Would you count how many lines of the material below hold the string "source"? Give only the number.

START DATA FOR REVIEW

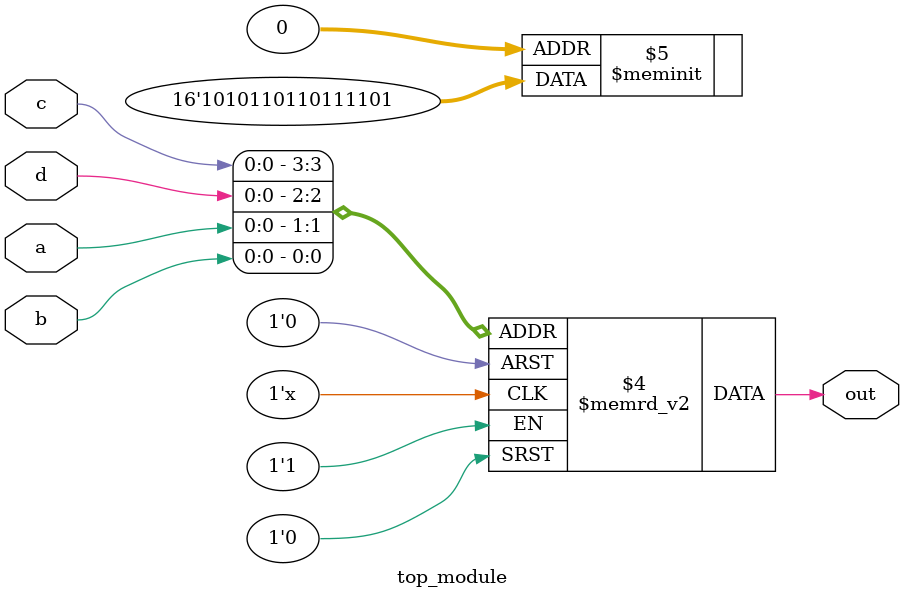
<source format=sv>
module top_module (
	input a, 
	input b,
	input c,
	input d,
	output reg out
);

always @(*) begin
    case ({c, d, a, b})
        4'b0000, 4'b0010, 4'b0101, 4'b1000, 4'b1010: out = 1;
        4'b0001, 4'b0110, 4'b1001, 4'b1110: out = 0;
        4'b0011, 4'b0100, 4'b0111, 4'b1011, 4'b1101, 4'b1111: out = 1;
        4'b0101, 4'b0110, 4'b1000, 4'b1010, 4'b1100, 4'b1110: out = 0;
        default: out = 0;
    endcase
end

endmodule

</source>
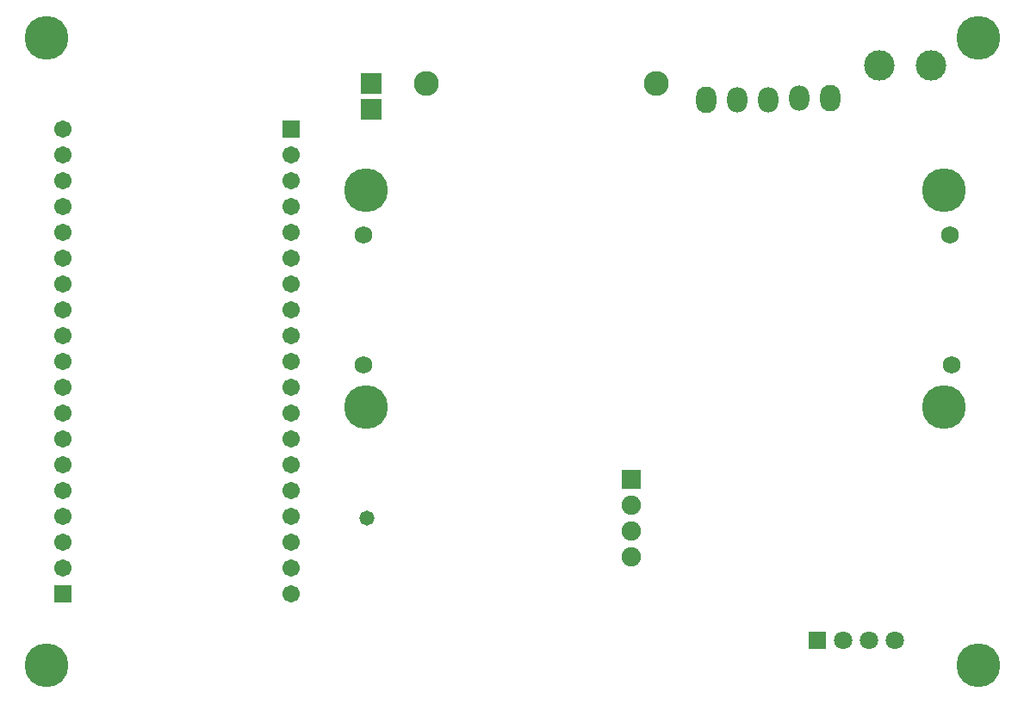
<source format=gts>
G04*
G04 #@! TF.GenerationSoftware,Altium Limited,Altium Designer,24.9.1 (31)*
G04*
G04 Layer_Color=8388736*
%FSTAX24Y24*%
%MOIN*%
G70*
G04*
G04 #@! TF.SameCoordinates,937A2281-D82C-41EB-8C72-0E8F8F28929F*
G04*
G04*
G04 #@! TF.FilePolarity,Negative*
G04*
G01*
G75*
%ADD20C,0.0749*%
%ADD21R,0.0749X0.0749*%
%ADD22C,0.0671*%
%ADD23R,0.0671X0.0671*%
%ADD24C,0.0680*%
%ADD25C,0.1694*%
%ADD26O,0.0780X0.1030*%
%ADD27O,0.0780X0.0980*%
%ADD28C,0.1180*%
%ADD29C,0.0710*%
%ADD30R,0.0710X0.0710*%
%ADD31C,0.0966*%
%ADD32R,0.0789X0.0789*%
%ADD33C,0.0580*%
D20*
X03685Y025268D02*
D03*
Y026268D02*
D03*
Y027268D02*
D03*
D21*
Y028268D02*
D03*
D22*
X023694Y023826D02*
D03*
Y024826D02*
D03*
Y025826D02*
D03*
Y026826D02*
D03*
Y027826D02*
D03*
Y028826D02*
D03*
Y029826D02*
D03*
Y030826D02*
D03*
Y031826D02*
D03*
Y032826D02*
D03*
Y033826D02*
D03*
Y035826D02*
D03*
Y039826D02*
D03*
Y036826D02*
D03*
Y037826D02*
D03*
Y038826D02*
D03*
Y040826D02*
D03*
Y034826D02*
D03*
X014843Y024843D02*
D03*
Y025843D02*
D03*
Y038843D02*
D03*
Y037843D02*
D03*
Y036843D02*
D03*
Y035843D02*
D03*
Y034843D02*
D03*
Y039843D02*
D03*
Y041843D02*
D03*
Y040843D02*
D03*
Y033843D02*
D03*
Y032843D02*
D03*
Y031843D02*
D03*
Y030843D02*
D03*
Y029843D02*
D03*
Y028843D02*
D03*
Y027843D02*
D03*
Y026843D02*
D03*
D23*
X023694Y041826D02*
D03*
X014843Y023843D02*
D03*
D24*
X049248Y032689D02*
D03*
X0265Y037748D02*
D03*
Y032689D02*
D03*
X049201Y037748D02*
D03*
D25*
X048952Y031069D02*
D03*
Y039469D02*
D03*
X026602Y031069D02*
D03*
Y039469D02*
D03*
X050276Y045354D02*
D03*
X014213Y021063D02*
D03*
X050276D02*
D03*
X014213Y045354D02*
D03*
D26*
X044561Y043021D02*
D03*
X039761Y042971D02*
D03*
D27*
X043361Y043021D02*
D03*
X042161Y042971D02*
D03*
X040961D02*
D03*
D28*
X048465Y044291D02*
D03*
X046465D02*
D03*
D29*
X047039Y022047D02*
D03*
X045039D02*
D03*
X046039D02*
D03*
D30*
X044039D02*
D03*
D31*
X037835Y043583D02*
D03*
X028937D02*
D03*
D32*
X026772Y042598D02*
D03*
Y043598D02*
D03*
D33*
X026615Y026765D02*
D03*
M02*

</source>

END DATA FOR REVIEW

◆ RESPONSE: 4